An expanded clinical trial that tested a groundbreaking, experimental stem cell treatment for blinding cornea injuries found the treatment was feasible and safe in 14 patients who were treated and followed for 18 months. In addition, there was a high proportion of complete or partial success.
The study developed a two-stage manufacturing process utilizing cultivated autologous limbal epithelial cells (CALEC), the first xenobiotic-free, serum-free, antibiotic-free protocol developed in the United States to treat blindness caused by unilateral limbal stem cell deficiency (LSCD).
The procedure consists of removing stem cells from a healthy eye with a biopsy, expanding them into a cellular tissue graft in a novel manufacturing process that takes two to three weeks, and then surgically transplanting the graft into the eye with a damaged cornea.
The results of this new Phase I/II trial were published in Nature Communications in the paper, “Cultivated autologous limbal epithelial cell (CALEC) transplantation for limbal tem cell deficiency: a phase I/II clinical trial of the first xenobiotic-free, serum-free, antibiotic-free manufacturing protocol developed in the US.”
“Our first trial in four patients showed that CALEC was safe and the treatment was possible,” said Ula Jurkunas, MD, associate director of the Cornea Service at Mass Eye and Ear and professor of ophthalmology at Harvard Medical School. “Now we have this new data supporting that CALEC is more than 90% effective at restoring the cornea’s surface, which makes a meaningful difference in individuals with cornea damage that was considered untreatable.”
The team showed CALEC completely restored the cornea in 50% of participants at their three-month visit and that rate of complete success increased to 79% and 77% at their 12- and 18-month visits, respectively.

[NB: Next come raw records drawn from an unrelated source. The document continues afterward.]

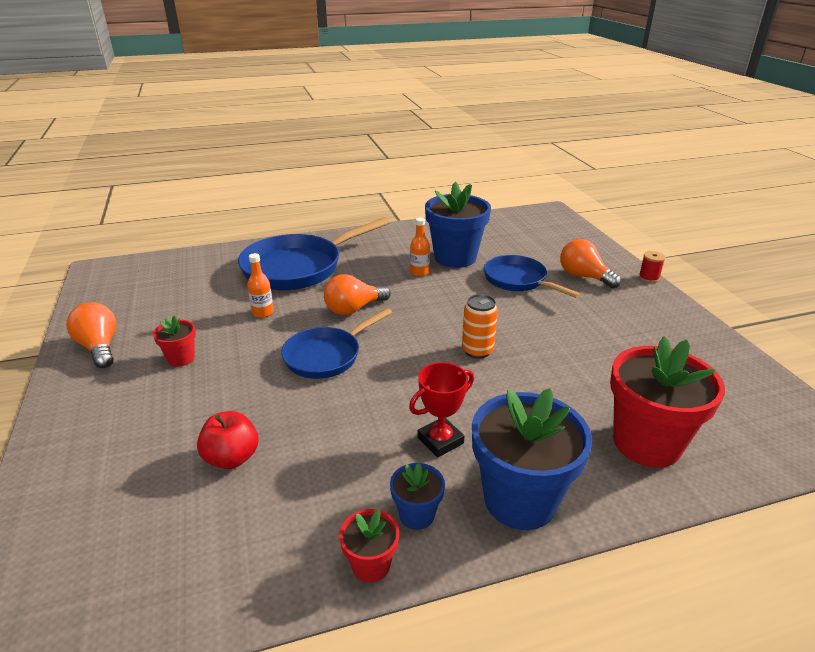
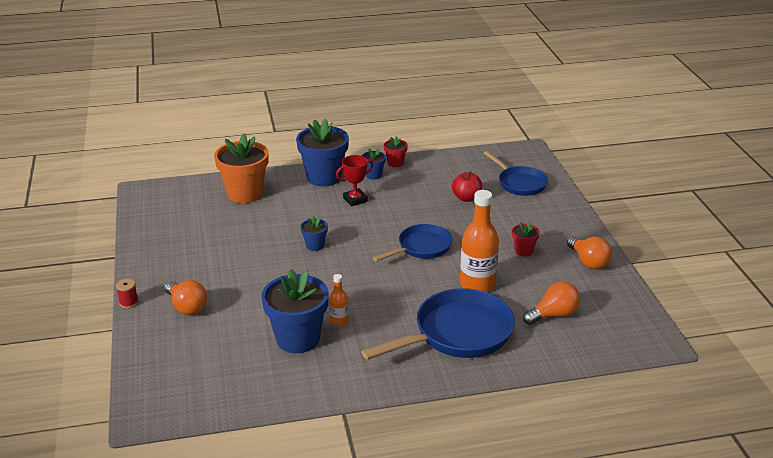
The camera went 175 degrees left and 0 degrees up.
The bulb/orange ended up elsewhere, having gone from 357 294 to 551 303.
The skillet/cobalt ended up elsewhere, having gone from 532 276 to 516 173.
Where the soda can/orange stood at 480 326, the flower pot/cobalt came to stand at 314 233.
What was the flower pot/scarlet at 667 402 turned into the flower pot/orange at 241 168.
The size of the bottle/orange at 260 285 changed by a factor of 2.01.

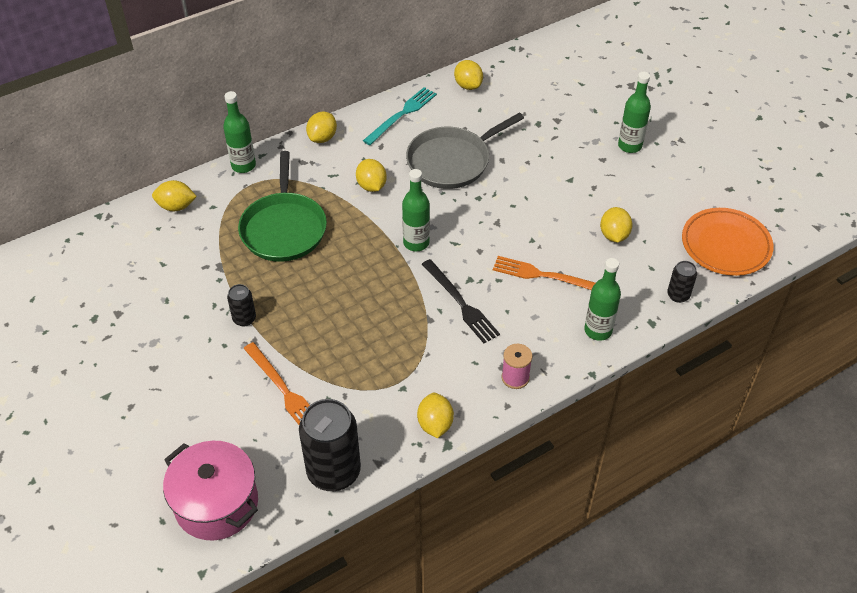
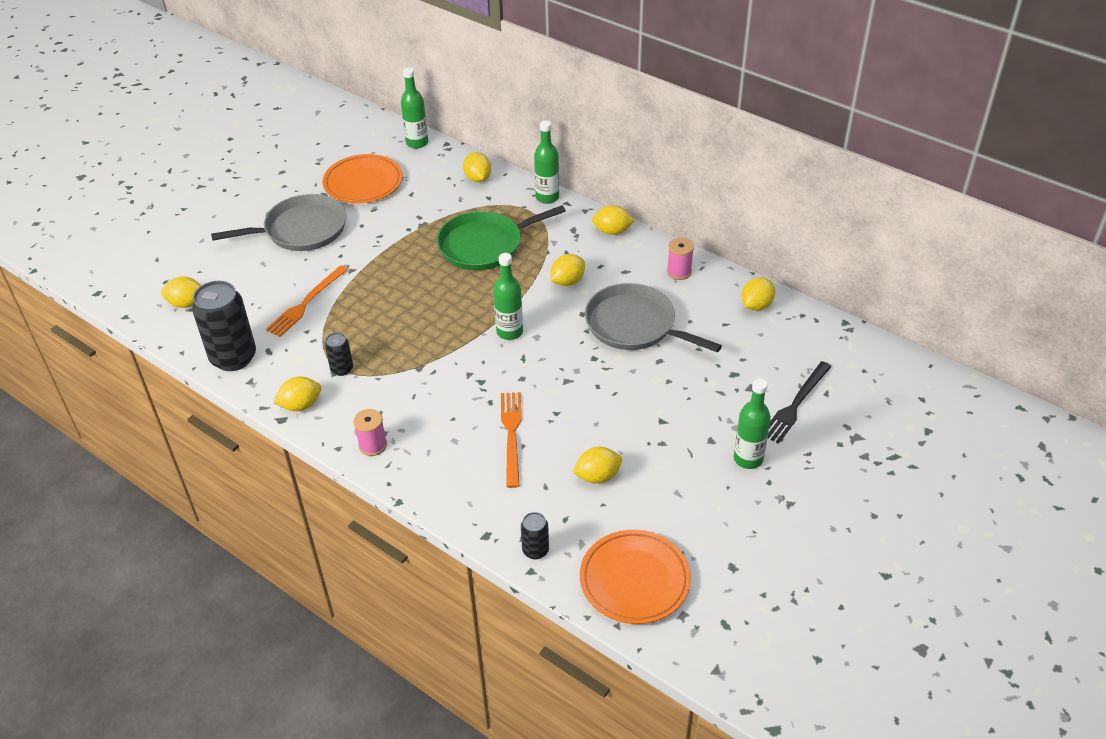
The camera went 70 degrees right and 5 degrees down.
The second view gained the skillet/gray at 279 222.
The second view gained the dinner plate/orange at 363 178.
The soda can/black ended up elsewhere, having gone from 241 305 to 339 354.
The table fork/black ended up elsewhere, having gone from 460 301 to 800 402.
The bottle/green ended up elsewhere, having gone from 602 299 to 414 108.
Where the stockpot/rosy stood at 210 490, the lemon/bright yellow came to stand at 181 292.
Where the table fork/turquoise stood at 400 116, the reel of thread/rosy came to stand at 680 259.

With two participants meeting the definition of partial success at 12 and 18 months, the overall success of CALEC was 93% and 92% at 12 and 18 months. Three participants received a second CALEC transplant, one of whom reached complete success by the study end visit. An additional analysis of CALEC’s impact on vision showed varying levels of improvement of visual acuity in all 14 CALEC patients.
CALEC displayed a high safety profile, with no serious events occurring in either the donor or recipient eyes. One adverse event, a bacterial infection, occurred in one participant, eight months after the transplant due to chronic contact lens use. Other adverse events were minor and resolved quickly following the procedures.
CALEC remains an experimental procedure and is currently not offered at Mass Eye and Ear or any U.S. hospital, and additional studies will be needed before the treatment is submitted for federal approval. The CALEC trial is the first human study of a stem cell therapy to be funded by the National Eye Institute (NEI), a part of the National Institutes of Health (NIH), and was the first stem cell therapy in the eye in the United States.
As an autologous therapy, one limitation of this approach is that it is necessary for the patient to have only one involved eye so a biopsy can be performed to get starting material from the unaffected normal eye. “Our future hope is to set up an allogeneic manufacturing process starting with limbal stem cells from a normal cadaveric donor eye,” said Jerome Ritz, MD, executive director of the Connell-O’Reilly Cell Manipulation Core Facility (CMCF) and a professor of medicine at Harvard Medical School, where the manufacturing of the stem cell graft takes place. “This will hopefully expand the use of this approach and make it possible to treat patients who have damage to both eyes.”
In the interim, future CALEC studies should include larger numbers of patients at multiple centers, with longer follow-ups and a randomized-control design.
“We feel this research warrants additional trials that can help lead toward FDA approval,” said Jurkunas. “While we are proud to have been able to bring a new treatment from the lab bench to clinical trials, our guiding objective was and always will be for patients around the country to have access to this effective treatment.”